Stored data
——

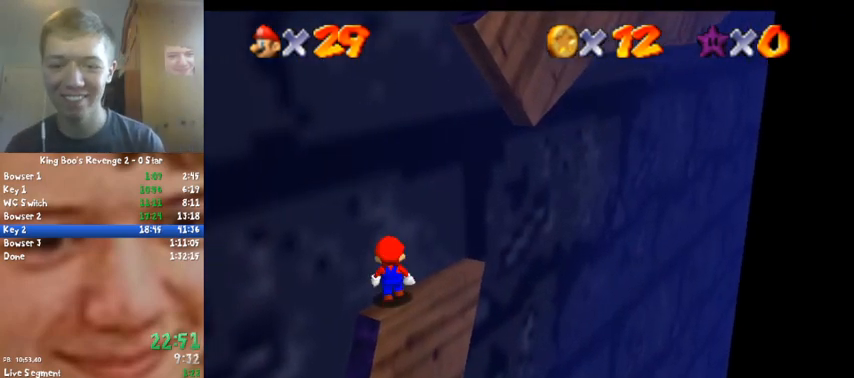
{"buttons": [], "left_stick": "right", "events": [[367, "A", "down"], [400, "A", "up"], [433, "left_stick", "right"]]}
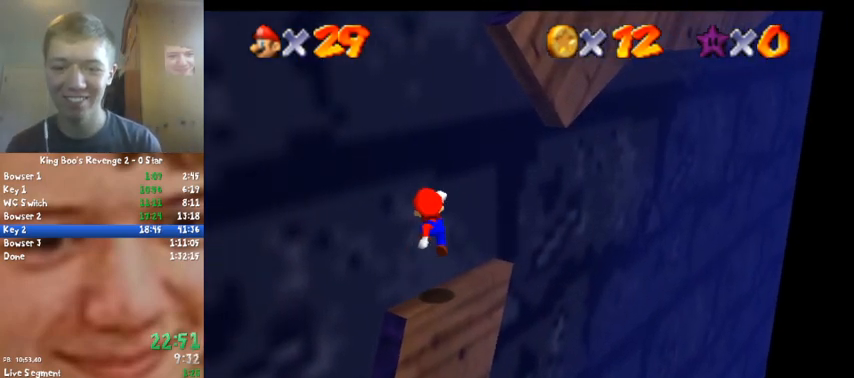
{"buttons": [], "left_stick": "center", "events": [[100, "left_stick", "center"]]}
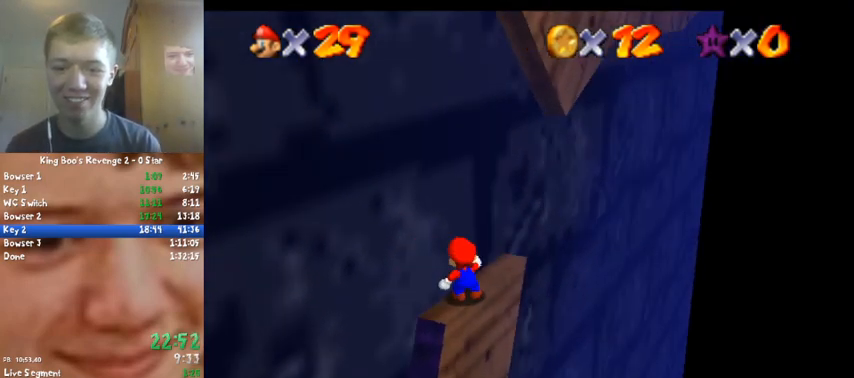
{"buttons": [], "left_stick": "center", "events": [[33, "C_LEFT", "down"], [167, "C_LEFT", "up"], [400, "A", "down"], [467, "A", "up"]]}
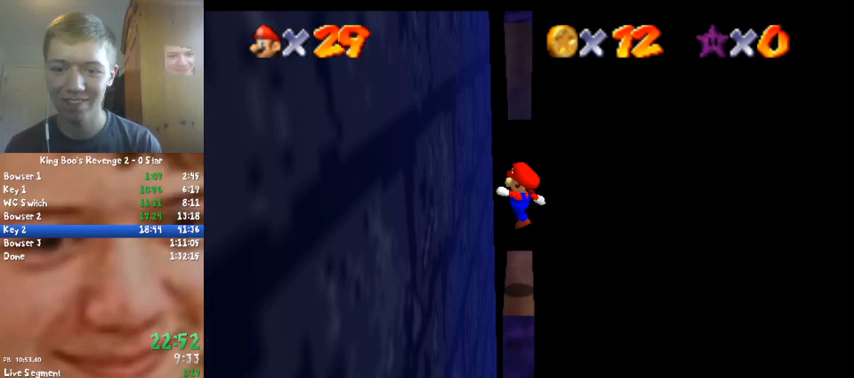
{"buttons": [], "left_stick": "up-left", "events": [[33, "B", "down"], [133, "B", "up"], [200, "left_stick", "up"], [467, "left_stick", "up-left"]]}
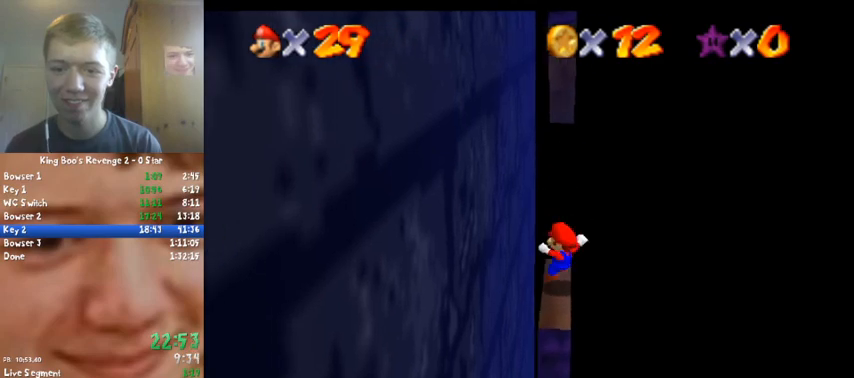
{"buttons": ["A"], "left_stick": "up-left", "events": [[100, "A", "down"]]}
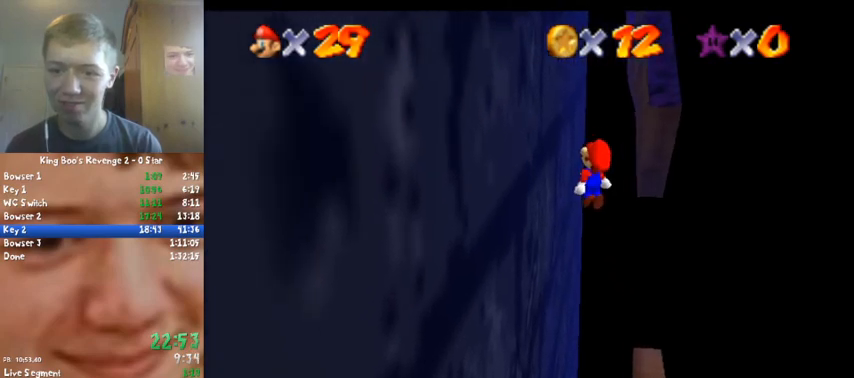
{"buttons": [], "left_stick": "up", "events": [[67, "A", "up"], [467, "left_stick", "up"]]}
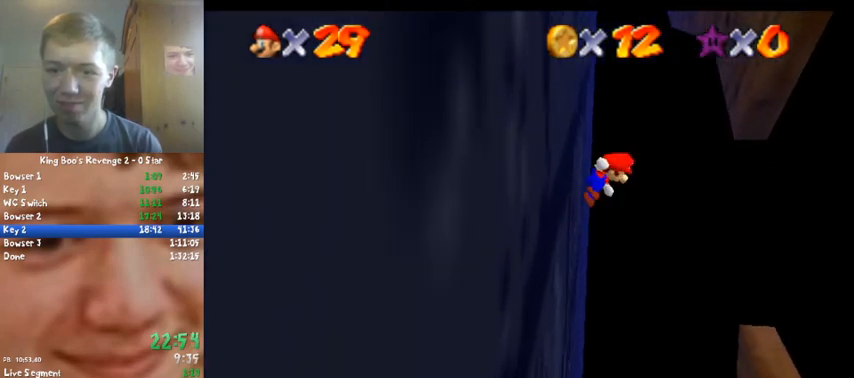
{"buttons": [], "left_stick": "up-right", "events": [[33, "A", "down"], [133, "left_stick", "up-right"], [200, "A", "up"]]}
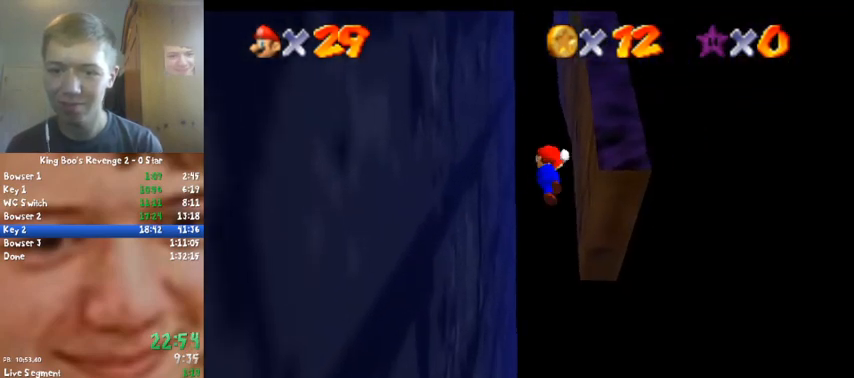
{"buttons": [], "left_stick": "up", "events": [[33, "A", "down"], [33, "left_stick", "up"], [100, "A", "up"]]}
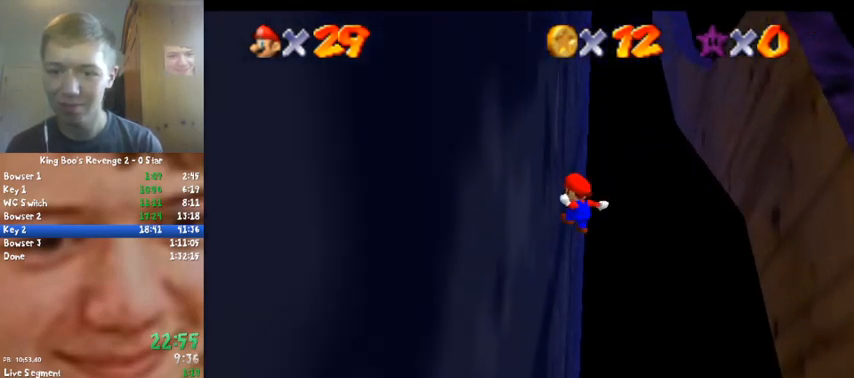
{"buttons": [], "left_stick": "up", "events": [[133, "A", "down"], [267, "left_stick", "up-right"], [300, "A", "up"], [500, "left_stick", "up"]]}
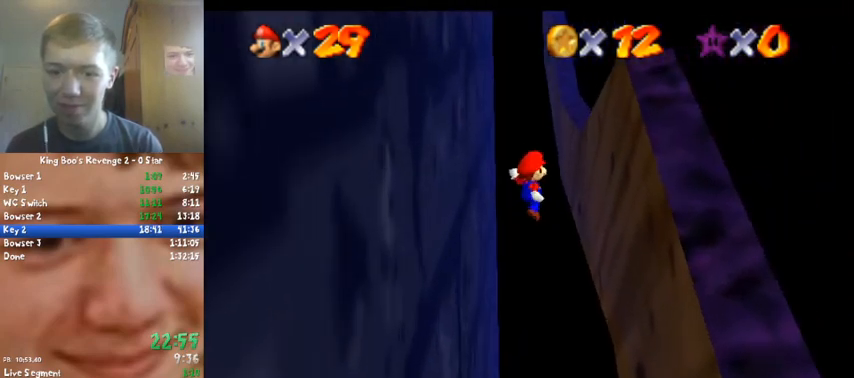
{"buttons": [], "left_stick": "up", "events": [[200, "A", "down"], [300, "A", "up"]]}
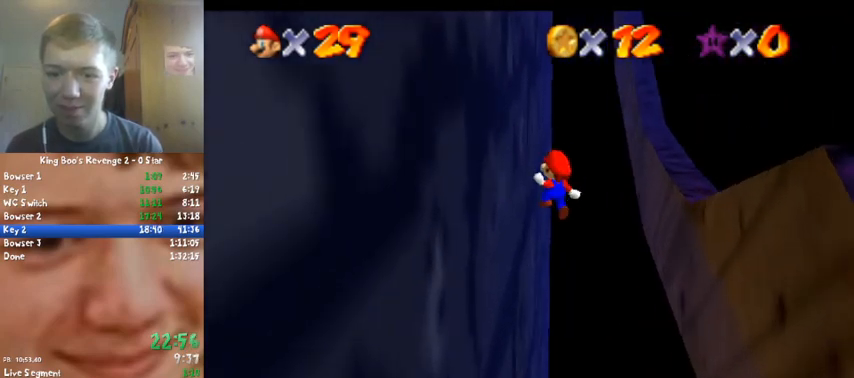
{"buttons": [], "left_stick": "up-right", "events": [[333, "A", "down"], [400, "left_stick", "up-right"], [433, "A", "up"]]}
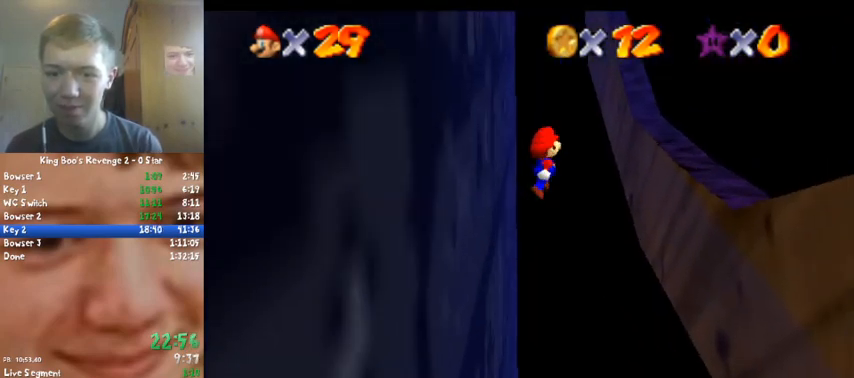
{"buttons": [], "left_stick": "up", "events": [[333, "left_stick", "up"], [400, "A", "down"], [467, "A", "up"]]}
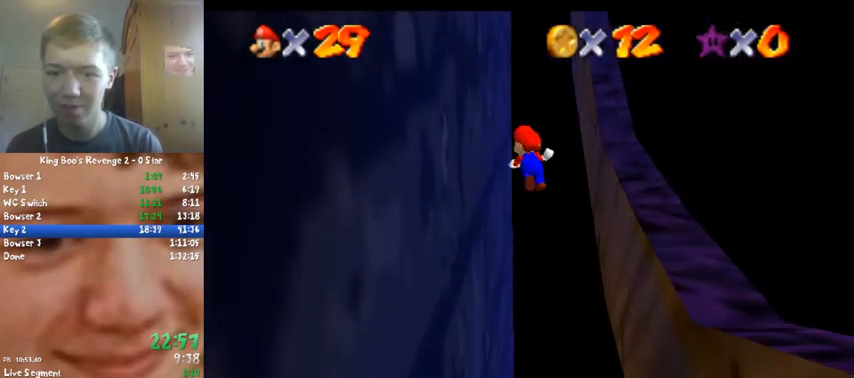
{"buttons": ["A"], "left_stick": "up", "events": [[67, "left_stick", "up-left"], [400, "left_stick", "up"], [433, "A", "down"]]}
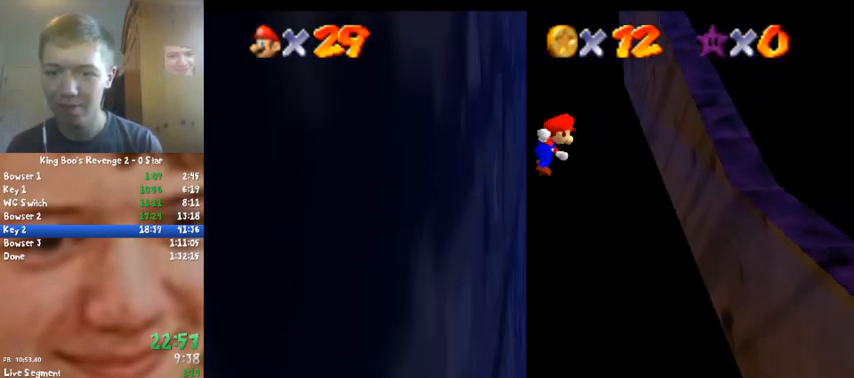
{"buttons": ["A"], "left_stick": "up", "events": [[33, "left_stick", "up-right"], [133, "A", "up"], [233, "left_stick", "up"], [500, "A", "down"]]}
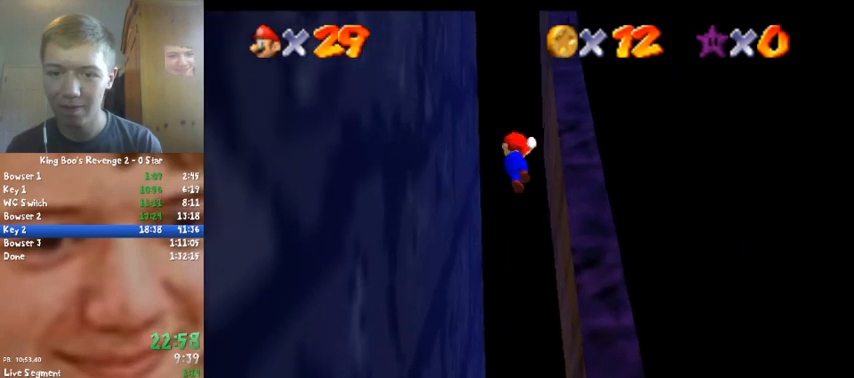
{"buttons": [], "left_stick": "up", "events": [[167, "A", "up"]]}
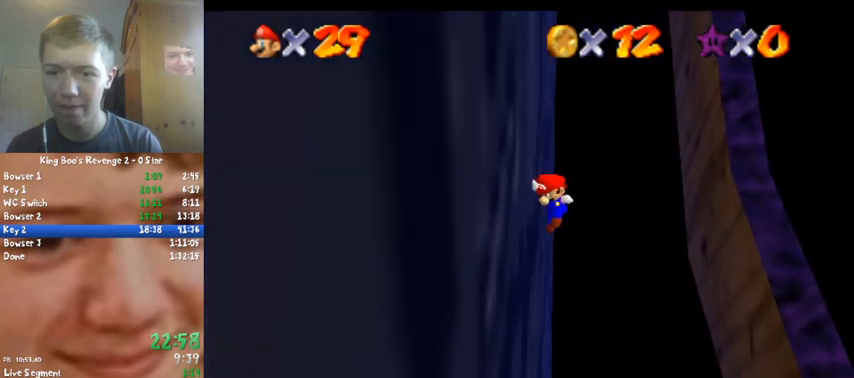
{"buttons": [], "left_stick": "up-right", "events": [[67, "A", "down"], [133, "left_stick", "up-right"], [300, "A", "up"]]}
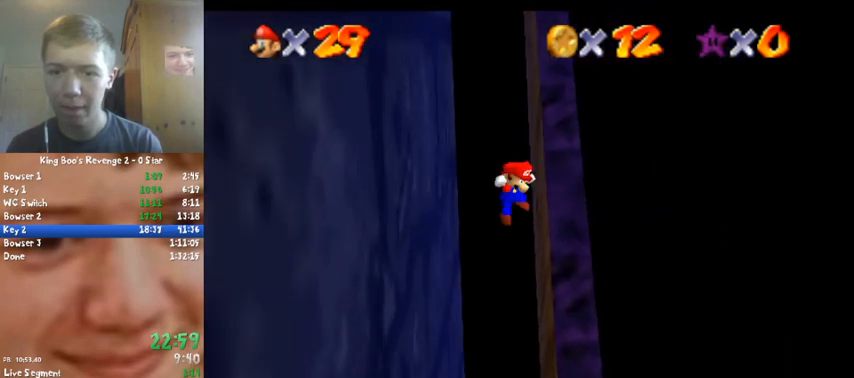
{"buttons": [], "left_stick": "up-left", "events": [[100, "A", "down"], [100, "left_stick", "up"], [267, "left_stick", "up-left"], [333, "A", "up"]]}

——

Requirement -
Count up the lines in the records that contain the word "center" and reply with that figure only.

Solution for this problem -
2